After a long winter, celebrating Earth Day feels like a fun way to kick off a return to sunnier days and the promise of warmer weather.
Schools often plan Earth Day events which take students outdoors to clean up the community, plant trees or prepare a school garden. There may even be an assembly or two, with eco-fashion shows, recycling skits, and student-driven public service announcements.
It’s no wonder that following all their Earth-focused learning in April that students come home filled with excitement and sometimes anguish over the Earth.
How can we take the passion for the planet, they exhibit during Earth Day activities and ignite them all year long into eco-warriors?
We asked Sara Vartanian, the founder of the green lifestyle site Green Moms Collective for four tips on how we can turn going green into fun yet educational learning for kids. Here’s what she had to say:
Get Outdoors as Much as Possible
Beyond the physical and mental benefits of being outside, children should have regular experiences with the outdoors in order to care about the Earth. Without this connection, how will they begin to understand why it’s so important to care about protecting it?
You don’t have to plan a camping trip to enjoy nature (although that can be fun), head to a local green space, conservation area or even a park.
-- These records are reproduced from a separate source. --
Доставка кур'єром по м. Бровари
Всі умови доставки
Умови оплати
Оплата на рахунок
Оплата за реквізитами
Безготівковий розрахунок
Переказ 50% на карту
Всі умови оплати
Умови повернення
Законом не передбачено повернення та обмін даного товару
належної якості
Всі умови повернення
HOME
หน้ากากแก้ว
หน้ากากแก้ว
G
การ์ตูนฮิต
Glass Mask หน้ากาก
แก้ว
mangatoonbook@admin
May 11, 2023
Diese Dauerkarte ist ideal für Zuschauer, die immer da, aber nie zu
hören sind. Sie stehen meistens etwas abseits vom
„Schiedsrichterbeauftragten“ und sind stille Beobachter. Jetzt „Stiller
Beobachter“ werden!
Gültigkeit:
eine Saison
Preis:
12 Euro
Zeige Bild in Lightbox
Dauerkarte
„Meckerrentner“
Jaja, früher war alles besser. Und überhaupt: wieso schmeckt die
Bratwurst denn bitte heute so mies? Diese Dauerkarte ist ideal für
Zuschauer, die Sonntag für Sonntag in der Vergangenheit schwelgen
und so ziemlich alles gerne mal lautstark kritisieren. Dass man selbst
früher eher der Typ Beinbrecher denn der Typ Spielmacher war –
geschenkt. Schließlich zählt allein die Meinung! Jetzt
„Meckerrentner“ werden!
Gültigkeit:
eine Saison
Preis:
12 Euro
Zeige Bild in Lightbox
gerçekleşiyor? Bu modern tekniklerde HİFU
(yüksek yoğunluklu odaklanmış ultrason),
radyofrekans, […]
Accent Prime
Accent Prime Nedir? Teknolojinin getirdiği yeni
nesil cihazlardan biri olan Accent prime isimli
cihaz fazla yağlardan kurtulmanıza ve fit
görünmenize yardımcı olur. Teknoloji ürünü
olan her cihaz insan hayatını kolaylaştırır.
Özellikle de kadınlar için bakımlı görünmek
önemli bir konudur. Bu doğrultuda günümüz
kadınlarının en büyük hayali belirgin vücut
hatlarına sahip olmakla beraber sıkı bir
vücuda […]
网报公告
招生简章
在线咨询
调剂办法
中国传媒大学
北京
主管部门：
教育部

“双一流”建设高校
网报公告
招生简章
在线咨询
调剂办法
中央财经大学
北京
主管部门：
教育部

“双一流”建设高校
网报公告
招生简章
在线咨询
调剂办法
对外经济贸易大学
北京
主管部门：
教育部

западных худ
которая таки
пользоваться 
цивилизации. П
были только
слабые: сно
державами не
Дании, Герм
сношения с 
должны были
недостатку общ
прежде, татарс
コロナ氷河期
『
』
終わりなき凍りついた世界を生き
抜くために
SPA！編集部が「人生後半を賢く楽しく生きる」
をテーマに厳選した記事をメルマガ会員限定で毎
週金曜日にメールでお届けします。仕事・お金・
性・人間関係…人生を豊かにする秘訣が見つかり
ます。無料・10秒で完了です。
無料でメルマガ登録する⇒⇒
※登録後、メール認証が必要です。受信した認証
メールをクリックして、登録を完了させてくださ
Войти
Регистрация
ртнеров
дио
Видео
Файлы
The more your child can adventure outside, the more likely they will develop a love for nature.
Teach Kids How to Give Back to The Earth
Plan a family brainstorm session or two to gather your children’s ideas on how you can take care of the planet. Here’s a few ideas to help inspire you:
Plant a butterfly garden
Join in community environmental initiatives
Host a toy, clothing, or book swap
Read books and watch movies about the Earth and share their knowledge with others
Grow Your Child’s Food Literacy
Visit farmer’s markets or pick-your-own farms so your child can meet the people who grow their food as well as choose food fresh from the farm.
If a market visit is not a possibility then a trip to the grocery store works, too. While shopping, point out local food signs in the produce section and discuss with your child why they may want to choose these foods. Consider adding a regular ‘local food’ dinner as part of your family’s meal plan.
There are plenty of eco-minded discussions you can have with your child about food including talking about buying in bulk, packaging and food waste.
Encourage Your Child to Care for Their Items
An easy way to ‘go green’ is to buy stuff that lasts and keep it a long time, too. Model the importance of taking care of your items and notice when your child does, too.
Talk with your child about how reusable items cut down on waste. School lunches are a great place to start.
Assuming you’ve already invested in reusable lunch gear, help your children take care of their stuff by making it easier to keep track of with name labels. Eco-friendly lunch gear isn’t cheap to buy but if it’s not lost, it lasts year-over-year.
Teaching kids about the small and big things they can do to make a difference in the world will help empower them to feel like their voice and actions matter.